Karim, 34 ans. Basé à Choisy-le-Roi (94), il a quitté le bâtiment ("comment rivaliser avec des travailleurs détachés polonais à 800€ par mois ?") pour faire de la livraison à domicile chez Frichti, qui propose des plats de saison à domicile. Il est le plus documenté sur la question . "Le statut d'auto-entrepreneur pour nous, c'est clairement du salariat déguisé. On n'a aucune protection sociale. On nous fait miroiter un gros salaire mais au final, on se dépense plus qu'un salarié pour toucher parfois moins. Je gagne 1 200 à 1 800 euros par mois, c'est à dire 10 euros de l'heure. Cela ne vaut pas le coup. Dans six mois, j'arrête ! Mes jeunes collègues, ça ne les dérange pas pour le moment, mais quand ils seront un peu plus âgés... ils comprendront !"

Karim , livreur Frichti, attend de connaître le trajet de sa course sur son smarpthone, à Paris (XIe arrondissement)
Karim , livreur Frichti, attend de connaître le trajet de sa course sur son smarpthone, à Paris (XIe arrondissement)
© Radio France - Thomas Séchier

"Qu'on nous laisse travailler !"

:: Enregistrements fournis ::
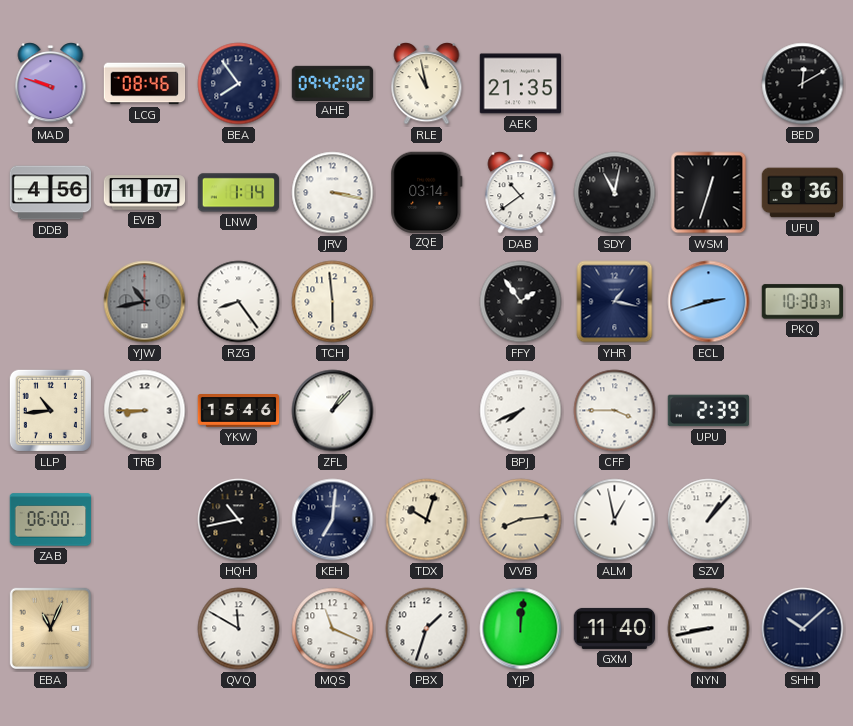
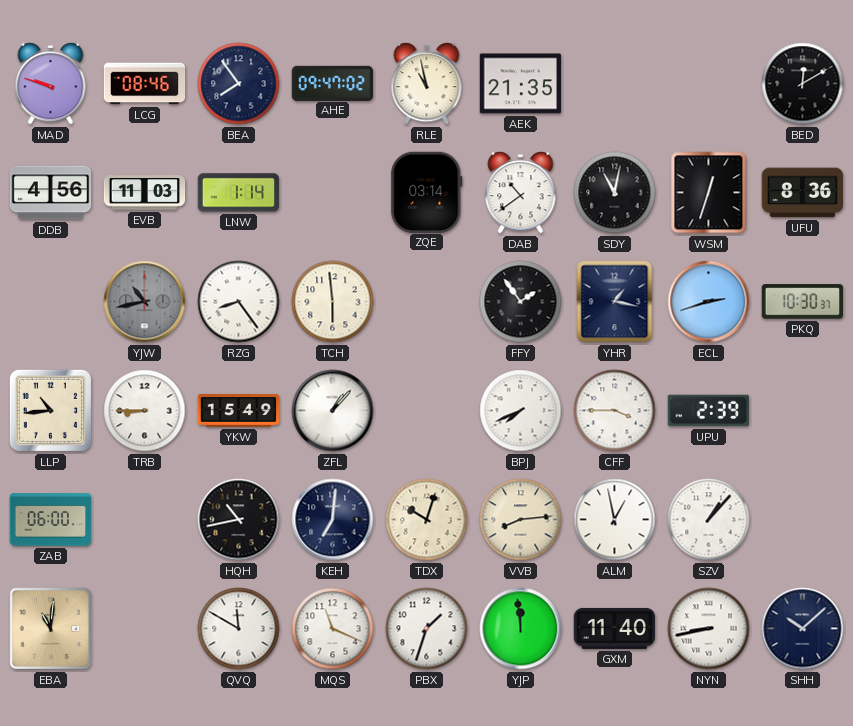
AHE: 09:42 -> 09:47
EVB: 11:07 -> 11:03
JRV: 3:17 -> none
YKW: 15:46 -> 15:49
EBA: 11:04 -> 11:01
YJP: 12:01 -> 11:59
---
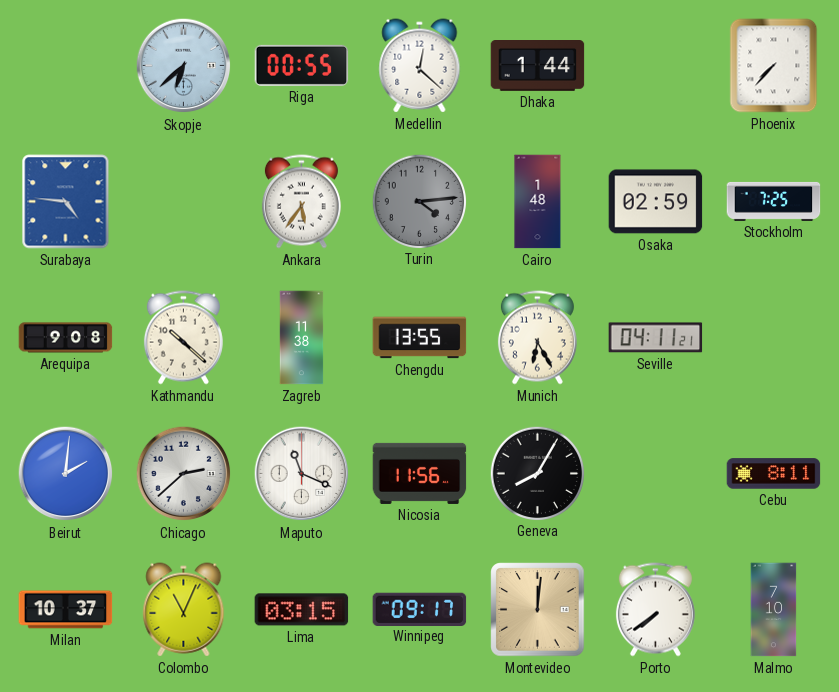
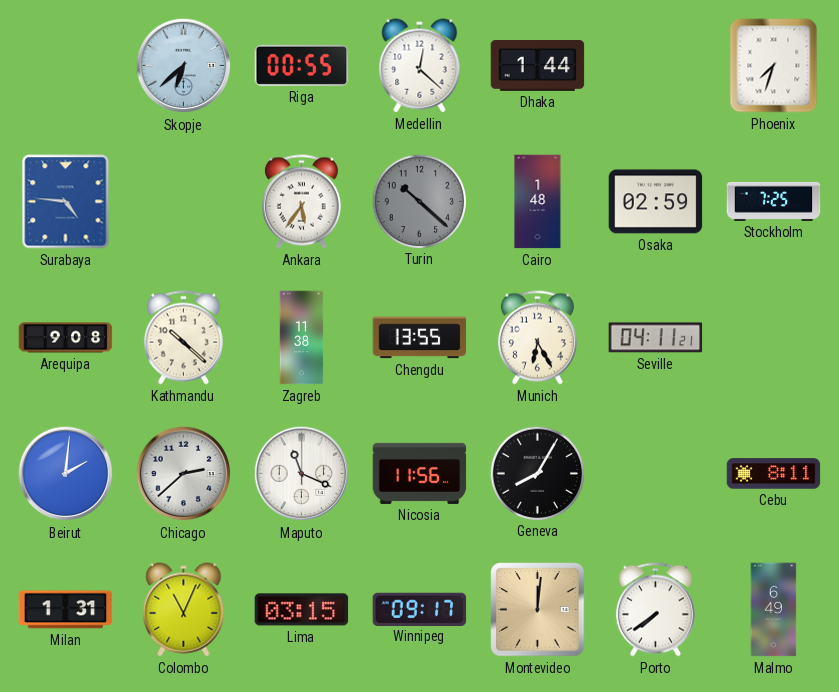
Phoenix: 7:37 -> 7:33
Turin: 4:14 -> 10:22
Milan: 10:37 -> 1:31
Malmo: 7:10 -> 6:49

:: Tâches à réaliser ::
1. Reproduisez l'extrait à lire dans son intégralité, à l'identique.
2. Dupliquez à l'identique les lignes des enregistrements en commençant par celle qui contient « AHE: 09:42 -> 09:47 » et en terminant par celle qui contient « YJP: 12:01 -> 11:59 », ces deux lignes comprises.
L'extrait et les enregistrements sont indépendants l'un de l'autre.

:: Réponses détaillées ::
1.
Karim, 34 ans. Basé à Choisy-le-Roi (94), il a quitté le bâtiment ("comment rivaliser avec des travailleurs détachés polonais à 800€ par mois ?") pour faire de la livraison à domicile chez Frichti, qui propose des plats de saison à domicile. Il est le plus documenté sur la question . "Le statut d'auto-entrepreneur pour nous, c'est clairement du salariat déguisé. On n'a aucune protection sociale. On nous fait miroiter un gros salaire mais au final, on se dépense plus qu'un salarié pour toucher parfois moins. Je gagne 1 200 à 1 800 euros par mois, c'est à dire 10 euros de l'heure. Cela ne vaut pas le coup. Dans six mois, j'arrête ! Mes jeunes collègues, ça ne les dérange pas pour le moment, mais quand ils seront un peu plus âgés... ils comprendront !"

Karim , livreur Frichti, attend de connaître le trajet de sa course sur son smarpthone, à Paris (XIe arrondissement)
Karim , livreur Frichti, attend de connaître le trajet de sa course sur son smarpthone, à Paris (XIe arrondissement)
© Radio France - Thomas Séchier

"Qu'on nous laisse travailler !"

2.
AHE: 09:42 -> 09:47
EVB: 11:07 -> 11:03
JRV: 3:17 -> none
YKW: 15:46 -> 15:49
EBA: 11:04 -> 11:01
YJP: 12:01 -> 11:59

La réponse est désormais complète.